34. Bölüm: #Ölüm#

96 3 0
                                    

“Hemen arkanda olacağım eğer bir şey olursa bir işaretin yeter.” Dedi. Kafamı olumlu anlamda salladım. Ve babamın arabasına bindim. Araba hızlıca hareket  etti babamdan uzak bir koltuğa oturdum kafamı kaldırıp göz göze gelmemeye çalıştım. “o çocukta kimdi? Erkek arkadaşın mı?” dedi sesinde hoşnut olmadım der gibiydi.

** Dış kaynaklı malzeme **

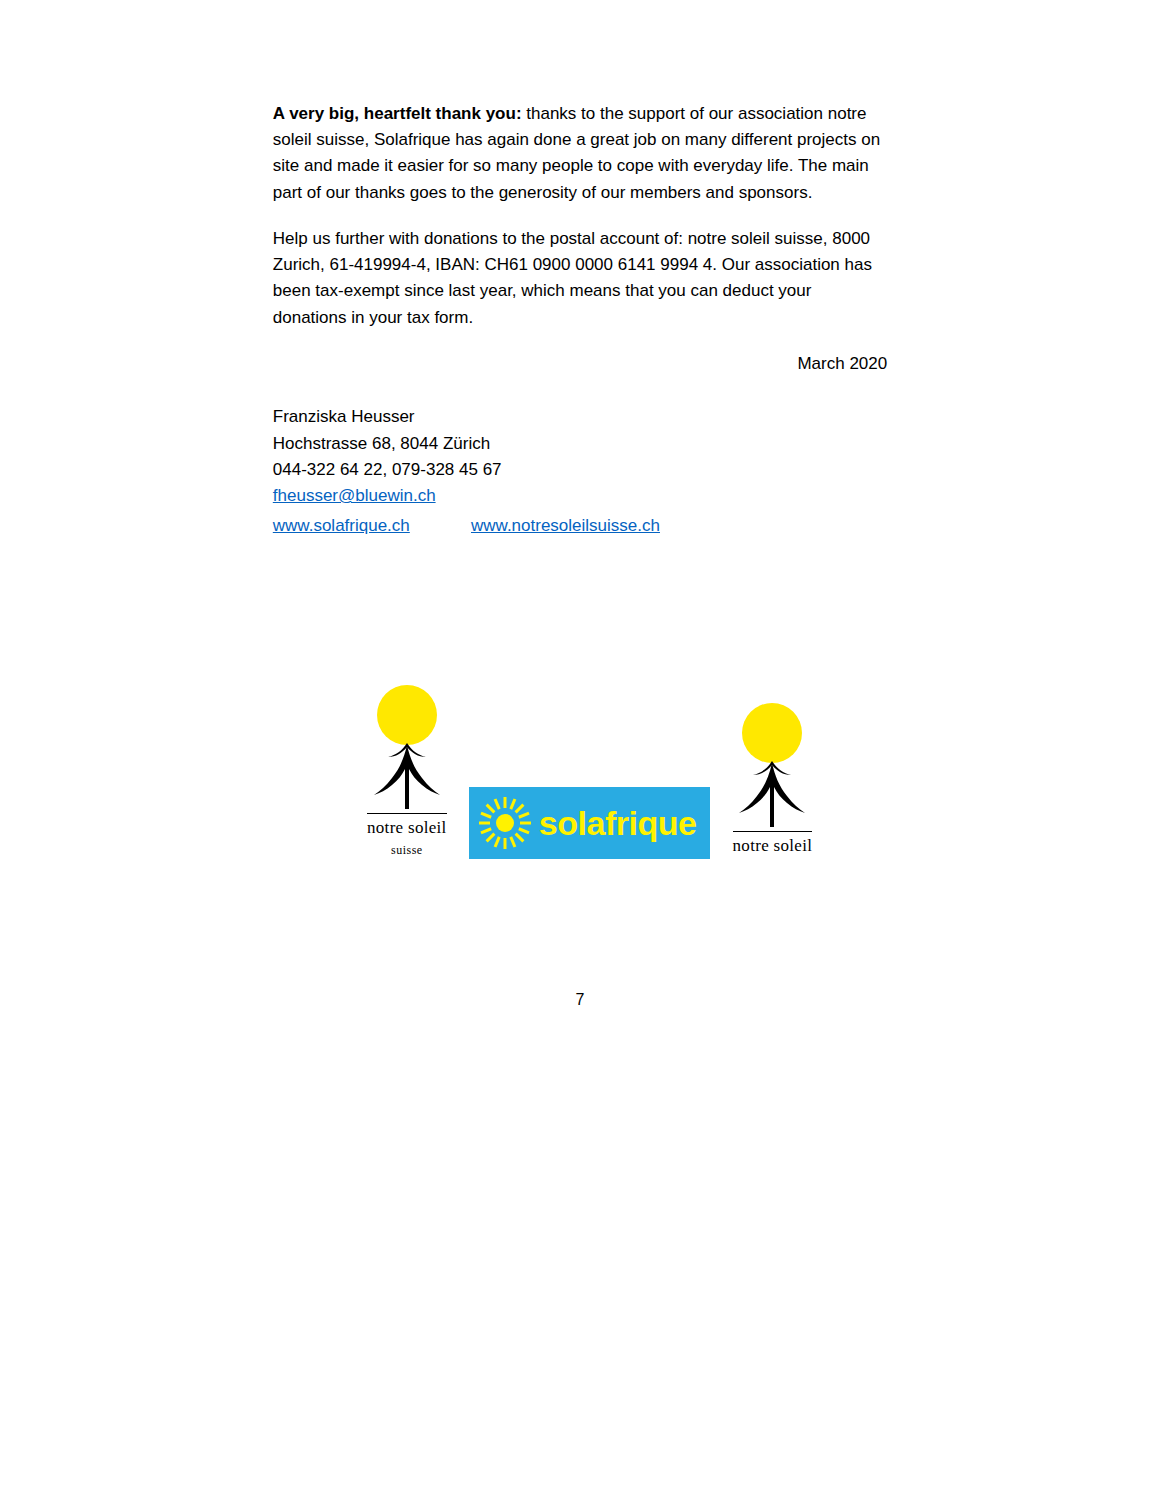A very big, heartfelt thank you: thanks to the support of our association notre soleil suisse, Solafrique has again done a great job on many different projects on site and made it easier for so many people to cope with everyday life. The main part of our thanks goes to the generosity of our members and sponsors.
Help us further with donations to the postal account of: notre soleil suisse, 8000 Zurich, 61-419994-4, IBAN: CH61 0900 0000 6141 9994 4. Our association has been tax-exempt since last year, which means that you can deduct your donations in your tax form.
March 2020
Franziska Heusser
Hochstrasse 68, 8044 Zürich
044-322 64 22, 079-328 45 67
fheusser@bluewin.ch
www.solafrique.ch www.notresoleilsuisse.ch
notre soleil suisse
solafrique
notre soleil
7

“kim? Tehdit  ettiğin çocuk mu?” dedim ben onun aksine öfkeliydim neden kimse dediğim bir şeyi yapmıyordu? Onunla konuşmak istemiyordum ama zorla konuşturacaktı illa.

“ evet tehdit ettiğim çocuk” dedi. Yavaşça kafamı kaldırıp gözlerine baktım onu çok özlemiştim ama bir tarafımda çok öfkeliydi. Neden şimdi gelmişti ki? Neden?

“erkek arkadaşım değil. Abimi tanımıyormuş gibi yapma öyle bir şeye izin verir mi sence?” dedim gözlerimi ondan çekmeden. 

“aferin oğluma zaten öyle bir şeye izin vermesinde” dedi o da gözlerini benden ayırmadan. 

“şu çocuğu atlatın sonrada malikaneye gidelim” dedi şoföre. Ateş hala bizi mi takip ediyordu. Arakama dönüp baktığımda gördüm ama o kadar hızlı gidiyorduk ki git gide uzaklaşıyordu.

Bir şey yapmayacaktım benden uzakta olması şuan için en mantıklı karardı. Babamın ne yapacağını kestiremiyordum. 

Babamın malikane dediği yere gelmiştik arabadan inip eve doğru yürüdük beraber. İkimizde konuşmuyorduk. Gerçi böylesi daha iyiydi. İçeri girmemizle o gün karşılaştığım çocuk babama doğru koşup sıkıca sarıldı.

“baba seni çok özledim.” Dedi babama daha da sıkı sarılarak. Babam duyduğu sözlerle ufak bir kahkaha patlattı. Bu manzarayı bende yaşamak istedim ama o ne yapmıştı bizi terk etmişti.

Onların yanından hızla geçip koltuklardan birine attım kendimi biraz daha orada kalırsam ağlayacaktım ve şuan istediğim son şeydi. Ne söyleyecekse söylesin gitmek istiyordum.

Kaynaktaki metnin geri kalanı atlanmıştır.